# Work instruction
Set down, exactly as written, every line from the top of the records below to the line containing "index pip: (256, 470)", both ends included, and no others.

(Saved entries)
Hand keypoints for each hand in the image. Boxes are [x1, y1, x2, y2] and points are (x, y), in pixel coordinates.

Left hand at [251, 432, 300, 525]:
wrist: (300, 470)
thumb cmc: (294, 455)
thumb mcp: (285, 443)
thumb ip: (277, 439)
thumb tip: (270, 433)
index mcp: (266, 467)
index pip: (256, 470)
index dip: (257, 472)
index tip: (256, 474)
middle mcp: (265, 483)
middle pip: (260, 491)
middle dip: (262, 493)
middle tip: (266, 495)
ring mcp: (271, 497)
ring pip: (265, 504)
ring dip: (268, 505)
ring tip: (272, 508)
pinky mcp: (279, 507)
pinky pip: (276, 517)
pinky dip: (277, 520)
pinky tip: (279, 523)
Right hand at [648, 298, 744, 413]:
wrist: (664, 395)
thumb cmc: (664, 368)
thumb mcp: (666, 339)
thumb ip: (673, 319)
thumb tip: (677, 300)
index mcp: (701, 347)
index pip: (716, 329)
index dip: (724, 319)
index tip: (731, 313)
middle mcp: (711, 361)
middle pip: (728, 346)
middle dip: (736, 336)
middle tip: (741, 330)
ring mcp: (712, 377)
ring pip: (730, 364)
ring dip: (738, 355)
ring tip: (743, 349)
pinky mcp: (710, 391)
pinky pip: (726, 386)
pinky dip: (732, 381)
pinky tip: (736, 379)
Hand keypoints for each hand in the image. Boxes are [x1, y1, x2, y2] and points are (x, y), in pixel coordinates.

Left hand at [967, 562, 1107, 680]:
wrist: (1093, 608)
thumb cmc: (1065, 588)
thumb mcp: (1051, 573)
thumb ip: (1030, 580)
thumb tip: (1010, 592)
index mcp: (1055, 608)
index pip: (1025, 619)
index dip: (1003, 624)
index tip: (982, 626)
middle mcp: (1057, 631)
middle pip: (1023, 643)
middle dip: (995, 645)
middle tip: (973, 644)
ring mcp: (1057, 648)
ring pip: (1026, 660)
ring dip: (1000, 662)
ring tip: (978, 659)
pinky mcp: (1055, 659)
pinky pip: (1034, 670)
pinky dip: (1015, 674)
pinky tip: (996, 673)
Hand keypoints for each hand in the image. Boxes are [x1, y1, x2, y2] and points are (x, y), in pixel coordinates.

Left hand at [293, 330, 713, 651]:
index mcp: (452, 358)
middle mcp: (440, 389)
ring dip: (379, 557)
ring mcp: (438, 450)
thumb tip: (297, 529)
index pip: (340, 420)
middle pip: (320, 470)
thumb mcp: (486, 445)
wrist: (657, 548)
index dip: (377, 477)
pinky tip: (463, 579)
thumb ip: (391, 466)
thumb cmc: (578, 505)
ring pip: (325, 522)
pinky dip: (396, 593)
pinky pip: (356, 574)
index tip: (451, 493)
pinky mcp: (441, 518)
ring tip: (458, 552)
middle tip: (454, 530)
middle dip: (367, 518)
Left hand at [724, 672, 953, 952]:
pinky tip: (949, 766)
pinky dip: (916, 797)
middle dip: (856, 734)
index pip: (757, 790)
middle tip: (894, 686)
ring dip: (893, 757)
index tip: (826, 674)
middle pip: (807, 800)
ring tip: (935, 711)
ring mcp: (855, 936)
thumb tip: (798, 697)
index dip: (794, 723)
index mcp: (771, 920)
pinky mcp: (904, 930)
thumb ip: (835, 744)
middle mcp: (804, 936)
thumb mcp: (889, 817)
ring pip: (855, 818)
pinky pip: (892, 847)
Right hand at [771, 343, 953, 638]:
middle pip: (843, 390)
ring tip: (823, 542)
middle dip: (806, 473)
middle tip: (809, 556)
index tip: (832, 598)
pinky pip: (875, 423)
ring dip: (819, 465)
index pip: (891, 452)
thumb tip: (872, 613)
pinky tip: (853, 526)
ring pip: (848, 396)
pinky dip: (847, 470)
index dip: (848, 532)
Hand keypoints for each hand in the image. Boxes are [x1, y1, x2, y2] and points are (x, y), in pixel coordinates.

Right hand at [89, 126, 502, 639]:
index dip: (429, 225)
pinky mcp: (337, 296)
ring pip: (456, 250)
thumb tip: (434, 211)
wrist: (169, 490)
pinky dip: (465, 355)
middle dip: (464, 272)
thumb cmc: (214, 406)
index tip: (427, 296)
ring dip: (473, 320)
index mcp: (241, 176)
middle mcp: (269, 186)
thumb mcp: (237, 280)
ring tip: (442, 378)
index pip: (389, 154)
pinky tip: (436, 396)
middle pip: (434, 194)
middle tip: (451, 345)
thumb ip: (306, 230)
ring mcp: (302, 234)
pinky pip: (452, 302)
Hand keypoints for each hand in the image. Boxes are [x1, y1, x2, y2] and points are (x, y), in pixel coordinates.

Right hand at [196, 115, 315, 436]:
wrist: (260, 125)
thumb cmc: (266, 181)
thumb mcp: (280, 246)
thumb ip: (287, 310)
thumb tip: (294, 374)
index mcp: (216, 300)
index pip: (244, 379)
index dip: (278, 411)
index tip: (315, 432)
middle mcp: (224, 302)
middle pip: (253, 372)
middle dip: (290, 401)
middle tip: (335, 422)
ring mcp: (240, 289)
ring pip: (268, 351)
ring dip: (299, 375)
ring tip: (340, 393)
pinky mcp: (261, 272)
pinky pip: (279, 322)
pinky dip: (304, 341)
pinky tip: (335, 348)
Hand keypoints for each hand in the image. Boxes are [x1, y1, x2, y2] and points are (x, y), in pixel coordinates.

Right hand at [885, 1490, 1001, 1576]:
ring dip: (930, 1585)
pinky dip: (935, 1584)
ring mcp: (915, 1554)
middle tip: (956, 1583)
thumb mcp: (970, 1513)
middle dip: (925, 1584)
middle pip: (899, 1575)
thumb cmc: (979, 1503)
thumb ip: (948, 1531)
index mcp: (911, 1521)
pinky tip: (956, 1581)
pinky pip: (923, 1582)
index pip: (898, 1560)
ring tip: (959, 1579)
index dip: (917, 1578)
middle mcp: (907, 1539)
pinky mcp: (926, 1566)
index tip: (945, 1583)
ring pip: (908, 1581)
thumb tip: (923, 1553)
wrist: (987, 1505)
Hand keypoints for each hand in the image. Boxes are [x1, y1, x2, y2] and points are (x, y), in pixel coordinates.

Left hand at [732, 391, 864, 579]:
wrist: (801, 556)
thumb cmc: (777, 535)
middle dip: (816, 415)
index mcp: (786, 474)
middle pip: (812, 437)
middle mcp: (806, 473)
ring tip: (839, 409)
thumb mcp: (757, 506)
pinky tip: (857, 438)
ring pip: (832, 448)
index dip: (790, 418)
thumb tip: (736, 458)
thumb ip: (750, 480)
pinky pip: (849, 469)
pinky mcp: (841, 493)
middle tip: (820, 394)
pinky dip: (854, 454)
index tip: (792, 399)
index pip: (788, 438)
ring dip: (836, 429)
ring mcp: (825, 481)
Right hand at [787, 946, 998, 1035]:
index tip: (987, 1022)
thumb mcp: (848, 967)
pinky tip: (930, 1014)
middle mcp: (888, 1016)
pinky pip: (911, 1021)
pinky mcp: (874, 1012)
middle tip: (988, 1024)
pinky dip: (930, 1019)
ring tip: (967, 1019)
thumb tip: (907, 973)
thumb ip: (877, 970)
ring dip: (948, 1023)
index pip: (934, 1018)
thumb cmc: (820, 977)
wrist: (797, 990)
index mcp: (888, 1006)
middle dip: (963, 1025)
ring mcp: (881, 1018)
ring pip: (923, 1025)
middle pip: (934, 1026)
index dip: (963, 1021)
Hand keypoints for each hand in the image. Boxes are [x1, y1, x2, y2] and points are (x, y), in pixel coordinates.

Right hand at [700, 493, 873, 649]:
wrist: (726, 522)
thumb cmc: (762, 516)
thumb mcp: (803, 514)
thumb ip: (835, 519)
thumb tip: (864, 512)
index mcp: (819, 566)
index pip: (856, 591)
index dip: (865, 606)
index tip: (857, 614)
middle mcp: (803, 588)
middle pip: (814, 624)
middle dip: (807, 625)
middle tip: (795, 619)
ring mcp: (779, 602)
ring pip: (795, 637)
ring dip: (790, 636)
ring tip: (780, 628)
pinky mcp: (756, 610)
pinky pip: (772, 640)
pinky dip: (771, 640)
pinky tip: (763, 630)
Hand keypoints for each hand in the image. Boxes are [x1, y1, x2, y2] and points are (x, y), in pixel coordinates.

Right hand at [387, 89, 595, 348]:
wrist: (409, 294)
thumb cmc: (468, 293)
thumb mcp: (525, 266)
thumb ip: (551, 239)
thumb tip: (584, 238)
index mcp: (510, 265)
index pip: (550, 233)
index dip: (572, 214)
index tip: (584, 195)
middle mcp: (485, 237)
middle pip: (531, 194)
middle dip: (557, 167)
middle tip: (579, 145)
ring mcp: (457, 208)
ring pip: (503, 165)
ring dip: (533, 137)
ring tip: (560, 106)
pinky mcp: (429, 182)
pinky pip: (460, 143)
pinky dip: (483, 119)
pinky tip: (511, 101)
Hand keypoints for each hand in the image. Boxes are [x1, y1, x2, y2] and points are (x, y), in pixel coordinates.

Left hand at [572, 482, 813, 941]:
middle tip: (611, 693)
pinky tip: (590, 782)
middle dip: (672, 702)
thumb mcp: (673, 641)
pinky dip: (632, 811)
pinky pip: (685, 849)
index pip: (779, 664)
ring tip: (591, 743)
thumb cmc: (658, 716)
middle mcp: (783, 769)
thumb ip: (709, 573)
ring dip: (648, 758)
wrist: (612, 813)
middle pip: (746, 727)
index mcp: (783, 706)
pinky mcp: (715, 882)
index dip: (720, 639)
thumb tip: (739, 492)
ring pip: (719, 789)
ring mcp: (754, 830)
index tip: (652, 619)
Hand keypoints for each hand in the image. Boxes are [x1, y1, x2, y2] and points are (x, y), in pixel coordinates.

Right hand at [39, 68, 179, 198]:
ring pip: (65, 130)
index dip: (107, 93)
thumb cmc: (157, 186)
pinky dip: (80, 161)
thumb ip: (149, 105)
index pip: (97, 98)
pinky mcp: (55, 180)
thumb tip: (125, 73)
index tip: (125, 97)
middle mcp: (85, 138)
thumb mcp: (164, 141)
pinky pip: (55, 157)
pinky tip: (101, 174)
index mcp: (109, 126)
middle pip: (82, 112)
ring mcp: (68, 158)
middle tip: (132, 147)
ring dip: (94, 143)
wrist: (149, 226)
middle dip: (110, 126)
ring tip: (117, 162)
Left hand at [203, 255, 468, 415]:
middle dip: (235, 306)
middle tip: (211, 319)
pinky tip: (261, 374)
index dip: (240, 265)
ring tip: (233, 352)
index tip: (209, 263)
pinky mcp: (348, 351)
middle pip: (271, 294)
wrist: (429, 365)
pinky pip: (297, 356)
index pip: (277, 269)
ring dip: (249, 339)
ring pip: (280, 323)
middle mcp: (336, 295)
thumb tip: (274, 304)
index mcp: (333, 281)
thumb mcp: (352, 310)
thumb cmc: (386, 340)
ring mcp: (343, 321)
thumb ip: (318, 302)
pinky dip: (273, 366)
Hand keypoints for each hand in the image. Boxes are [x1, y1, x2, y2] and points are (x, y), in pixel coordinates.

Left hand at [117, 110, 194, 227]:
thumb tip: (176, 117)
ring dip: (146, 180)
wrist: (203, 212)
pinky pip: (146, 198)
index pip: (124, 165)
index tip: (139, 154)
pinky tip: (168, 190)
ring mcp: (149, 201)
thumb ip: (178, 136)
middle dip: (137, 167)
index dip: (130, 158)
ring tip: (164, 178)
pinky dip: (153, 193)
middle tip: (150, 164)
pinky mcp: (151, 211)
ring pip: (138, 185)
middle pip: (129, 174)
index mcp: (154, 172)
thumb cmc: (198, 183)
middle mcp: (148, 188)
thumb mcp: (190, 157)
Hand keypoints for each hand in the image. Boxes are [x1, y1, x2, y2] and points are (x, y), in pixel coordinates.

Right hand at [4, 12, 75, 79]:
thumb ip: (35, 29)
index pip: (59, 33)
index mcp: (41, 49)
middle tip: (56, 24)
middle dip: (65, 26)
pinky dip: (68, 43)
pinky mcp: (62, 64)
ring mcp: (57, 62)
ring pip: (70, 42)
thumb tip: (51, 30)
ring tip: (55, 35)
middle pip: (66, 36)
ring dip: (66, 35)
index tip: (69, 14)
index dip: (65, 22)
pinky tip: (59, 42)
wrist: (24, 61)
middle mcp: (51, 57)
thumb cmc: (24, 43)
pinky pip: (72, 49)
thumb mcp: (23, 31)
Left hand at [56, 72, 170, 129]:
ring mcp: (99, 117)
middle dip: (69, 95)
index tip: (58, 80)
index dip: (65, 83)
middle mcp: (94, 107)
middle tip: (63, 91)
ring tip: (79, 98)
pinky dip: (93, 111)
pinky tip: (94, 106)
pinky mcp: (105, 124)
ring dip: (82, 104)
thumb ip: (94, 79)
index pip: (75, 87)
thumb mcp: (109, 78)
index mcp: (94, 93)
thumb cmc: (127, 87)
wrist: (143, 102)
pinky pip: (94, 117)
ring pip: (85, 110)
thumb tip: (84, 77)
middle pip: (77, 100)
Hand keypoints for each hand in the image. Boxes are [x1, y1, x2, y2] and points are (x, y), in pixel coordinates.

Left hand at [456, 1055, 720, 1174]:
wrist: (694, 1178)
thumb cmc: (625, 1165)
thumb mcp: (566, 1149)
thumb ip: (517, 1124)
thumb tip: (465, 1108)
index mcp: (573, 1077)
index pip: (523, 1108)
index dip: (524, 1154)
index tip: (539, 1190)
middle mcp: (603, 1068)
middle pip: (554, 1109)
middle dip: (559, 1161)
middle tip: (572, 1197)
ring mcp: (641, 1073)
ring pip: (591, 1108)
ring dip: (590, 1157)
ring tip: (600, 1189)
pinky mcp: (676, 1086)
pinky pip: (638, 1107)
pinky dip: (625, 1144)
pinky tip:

# Exercise response
Hand keypoints for each hand in the image. Boxes are [x1, y1, x2, y2] and points are (x, y), in pixel coordinates.

Left hand at [251, 432, 300, 525]:
wrist: (300, 470)
thumb cmc: (294, 455)
thumb mcp: (285, 443)
thumb ip: (277, 439)
thumb tip: (270, 433)
index mcp: (266, 467)
index pip: (256, 470)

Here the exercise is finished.